The stock markets across the world has
been volatile in the last few months. The MSCI world stock index hit an
eight-month low in October. The Chinese economy shows signs of weakening. The stock
market in Australia is weak and the Nikkei (index of the Tokyo stock exchange)
has been falling in October.
In India too, the stock markets are
volatile. The Sensex has lost about 4000 points between August 2018 and October
2018.
How does a retail investor protect himself
from this volatility? He should diversify his investment portfolio. He can
consider gold as an alternate investment. If buying physical gold is not
appealing to him, he can invest in Gold Funds or Gold ETFs.
Gold ETFs – Gold ETFs are mutual funds that invest in
gold. They trade in gold to optimize returns. Retail investors can invest in
Gold ETFs vis-a-vis their demat account.
Gold Funds – Gold Funds are mutual funds that invest
mostly in Gold ETFs and some other related assets.
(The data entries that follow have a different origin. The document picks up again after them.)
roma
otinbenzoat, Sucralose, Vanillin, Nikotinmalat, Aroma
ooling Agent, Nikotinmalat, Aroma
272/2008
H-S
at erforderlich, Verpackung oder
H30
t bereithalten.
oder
Differences between Gold Funds and Gold
ETFs
·
The underlying asset in Gold ETFs is gold whereas for Gold
funds, it is Gold ETFs.
·
Gold ETFs are traded on the stock exchange. Gold funds can be
purchased from the Mutual Fund house.
·
Gold Funds have the option of SIPs but in case of Gold ETFs
there is no direct method of SIP. As an investor, you need to go to your
trading account and explicitly buy at regular intervals to follow the SIP mode
of investment.
·
Gold funds have higher expense ratio as they are managed by MF
managers.
·
In Gold ETFs, you have to buy approximately equivalent to the
value of 1 gm of gold. If you are investing today, it would be around Rs.
3,200-Rs. 3,300. Gold funds have a minimum investment amount between Rs. 1000-
Rs. 5000
·
Investments in Gold ETFs and Gold funds are considered as
non-equity investments. Short-term capital gains are added to investor's income
and taxed as per the relevant tax slab rate. Long term capital gains are taxed
at 20% after providing for indexation.
Where do Gold Funds score over Gold ETFs
·
Gold funds are more advantageous over Gold ETFs as you can
invest using the SIP mode. You can invest small sums over a period of time in a
disciplined manner.
·
Golds funds are handled by fund managers who have the relevant
professional expertise.
·
Gold funds do not require demat accounts. You can invest in
them through the Mutual Fund house.
·
When you invest in a Gold ETF, you invest in gold. When you
invest in Gold funds, you invest in the best Gold ETFs. A good fund manager
will protect the investment from volatility and optimise returns.
Here are examples of some Gold Funds (only
for reference)-
Scheme Name
|
NAV ₹ (as
on 12th October)
|
1 year returns (%)
|
3 year returns (%)
|
SBI Gold Fund Growth (G)
|
10.04
|
4.5
|
4.5
|
Reliance Gold Savings Fund (G)
|
13.32
|
3.7
|
4.3
|
Kotak Gold Fund
|
13.22
|
4.8
|
4.5
|
(Returns are annualised)
Gold is a good asset to invest in to
offset the risks in other investments. It is not easy to store physical gold.
So Gold funds are a great option for investments in gold.